▸ **PROBLEM REQUIREMENTS**
Use the entries below and reproduce exactly the lines from the one containing "The contracts secured" down to the one containing "Source: GISDayTV (First", both of them included.

** Opening SUPPLIED RECORDS block **

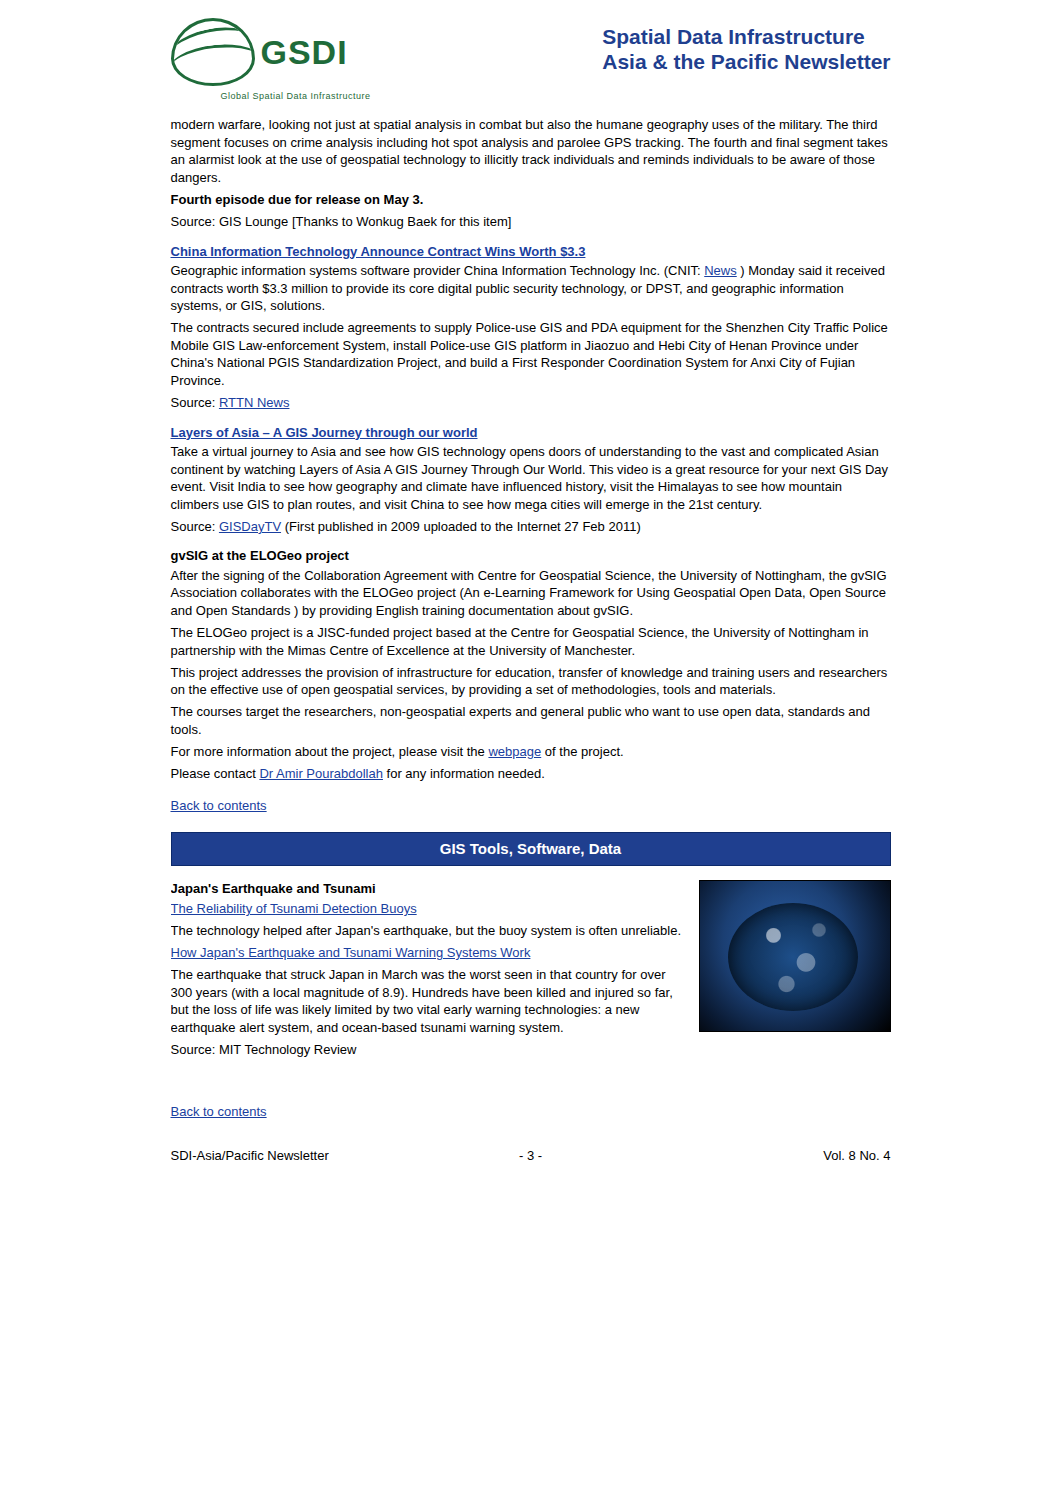GSDI
Global Spatial Data Infrastructure
Spatial Data Infrastructure
Asia & the Pacific Newsletter
modern warfare, looking not just at spatial analysis in combat but also the humane geography uses of the military. The third segment focuses on crime analysis including hot spot analysis and parolee GPS tracking. The fourth and final segment takes an alarmist look at the use of geospatial technology to illicitly track individuals and reminds individuals to be aware of those dangers.
Fourth episode due for release on May 3.
Source: GIS Lounge [Thanks to Wonkug Baek for this item]
China Information Technology Announce Contract Wins Worth $3.3
Geographic information systems software provider China Information Technology Inc. (CNIT: News ) Monday said it received contracts worth $3.3 million to provide its core digital public security technology, or DPST, and geographic information systems, or GIS, solutions.
The contracts secured include agreements to supply Police-use GIS and PDA equipment for the Shenzhen City Traffic Police Mobile GIS Law-enforcement System, install Police-use GIS platform in Jiaozuo and Hebi City of Henan Province under China's National PGIS Standardization Project, and build a First Responder Coordination System for Anxi City of Fujian Province.
Source: RTTN News
Layers of Asia – A GIS Journey through our world
Take a virtual journey to Asia and see how GIS technology opens doors of understanding to the vast and complicated Asian continent by watching Layers of Asia A GIS Journey Through Our World. This video is a great resource for your next GIS Day event. Visit India to see how geography and climate have influenced history, visit the Himalayas to see how mountain climbers use GIS to plan routes, and visit China to see how mega cities will emerge in the 21st century.
Source: GISDayTV (First published in 2009 uploaded to the Internet 27 Feb 2011)
gvSIG at the ELOGeo project
After the signing of the Collaboration Agreement with Centre for Geospatial Science, the University of Nottingham, the gvSIG Association collaborates with the ELOGeo project (An e-Learning Framework for Using Geospatial Open Data, Open Source and Open Standards ) by providing English training documentation about gvSIG.
The ELOGeo project is a JISC-funded project based at the Centre for Geospatial Science, the University of Nottingham in partnership with the Mimas Centre of Excellence at the University of Manchester.
This project addresses the provision of infrastructure for education, transfer of knowledge and training users and researchers on the effective use of open geospatial services, by providing a set of methodologies, tools and materials.
The courses target the researchers, non-geospatial experts and general public who want to use open data, standards and tools.
For more information about the project, please visit the webpage of the project.
Please contact Dr Amir Pourabdollah for any information needed.
Back to contents
GIS Tools, Software, Data
Japan's Earthquake and Tsunami
The Reliability of Tsunami Detection Buoys
The technology helped after Japan's earthquake, but the buoy system is often unreliable.
How Japan's Earthquake and Tsunami Warning Systems Work
The earthquake that struck Japan in March was the worst seen in that country for over 300 years (with a local magnitude of 8.9). Hundreds have been killed and injured so far, but the loss of life was likely limited by two vital early warning technologies: a new earthquake alert system, and ocean-based tsunami warning system.
Source: MIT Technology Review
Back to contents
SDI-Asia/Pacific Newsletter
- 3 -
Vol. 8 No. 4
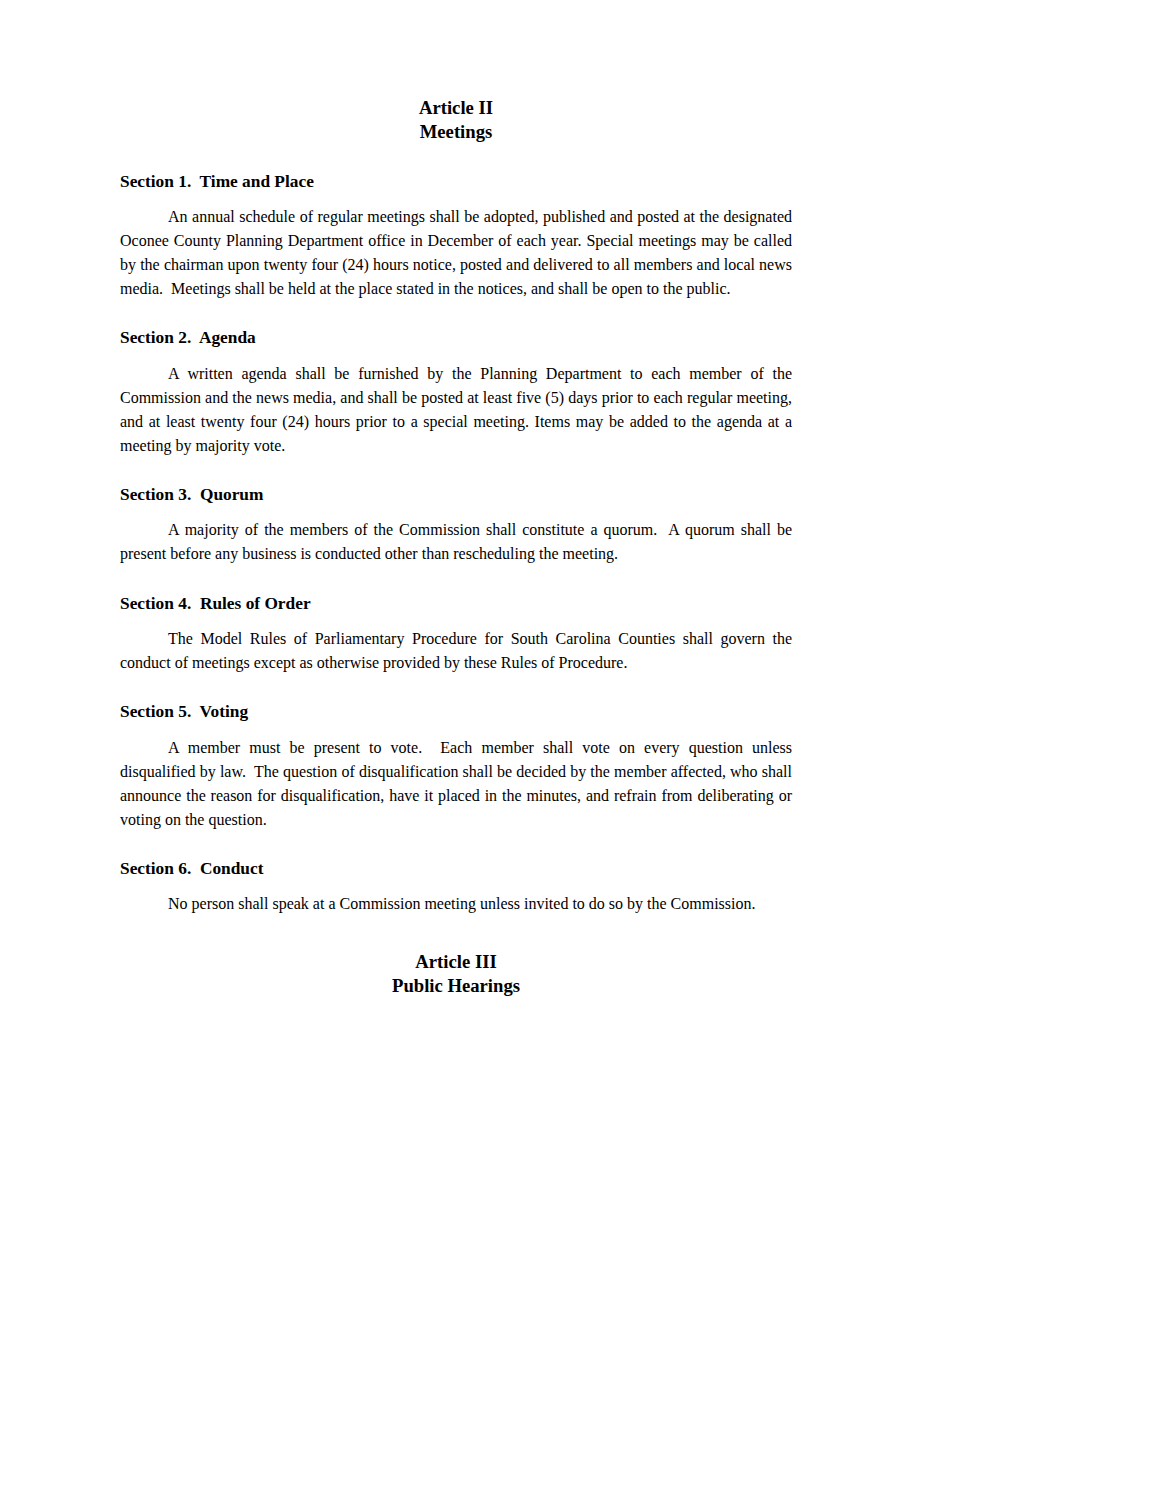Article II Meetings
Section 1. Time and Place
An annual schedule of regular meetings shall be adopted, published and posted at the designated Oconee County Planning Department office in December of each year. Special meetings may be called by the chairman upon twenty four (24) hours notice, posted and delivered to all members and local news media. Meetings shall be held at the place stated in the notices, and shall be open to the public.
Section 2. Agenda
A written agenda shall be furnished by the Planning Department to each member of the Commission and the news media, and shall be posted at least five (5) days prior to each regular meeting, and at least twenty four (24) hours prior to a special meeting. Items may be added to the agenda at a meeting by majority vote.
Section 3. Quorum
A majority of the members of the Commission shall constitute a quorum. A quorum shall be present before any business is conducted other than rescheduling the meeting.
Section 4. Rules of Order
The Model Rules of Parliamentary Procedure for South Carolina Counties shall govern the conduct of meetings except as otherwise provided by these Rules of Procedure.
Section 5. Voting
A member must be present to vote. Each member shall vote on every question unless disqualified by law. The question of disqualification shall be decided by the member affected, who shall announce the reason for disqualification, have it placed in the minutes, and refrain from deliberating or voting on the question.
Section 6. Conduct
No person shall speak at a Commission meeting unless invited to do so by the Commission.
Article III Public Hearings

** Closing SUPPLIED RECORDS block **

▸ **TASK RESPONSE**
The contracts secured include agreements to supply Police-use GIS and PDA equipment for the Shenzhen City Traffic Police Mobile GIS Law-enforcement System, install Police-use GIS platform in Jiaozuo and Hebi City of Henan Province under China's National PGIS Standardization Project, and build a First Responder Coordination System for Anxi City of Fujian Province.
Source: RTTN News
Layers of Asia – A GIS Journey through our world
Take a virtual journey to Asia and see how GIS technology opens doors of understanding to the vast and complicated Asian continent by watching Layers of Asia A GIS Journey Through Our World. This video is a great resource for your next GIS Day event. Visit India to see how geography and climate have influenced history, visit the Himalayas to see how mountain climbers use GIS to plan routes, and visit China to see how mega cities will emerge in the 21st century.
Source: GISDayTV (First published in 2009 uploaded to the Internet 27 Feb 2011)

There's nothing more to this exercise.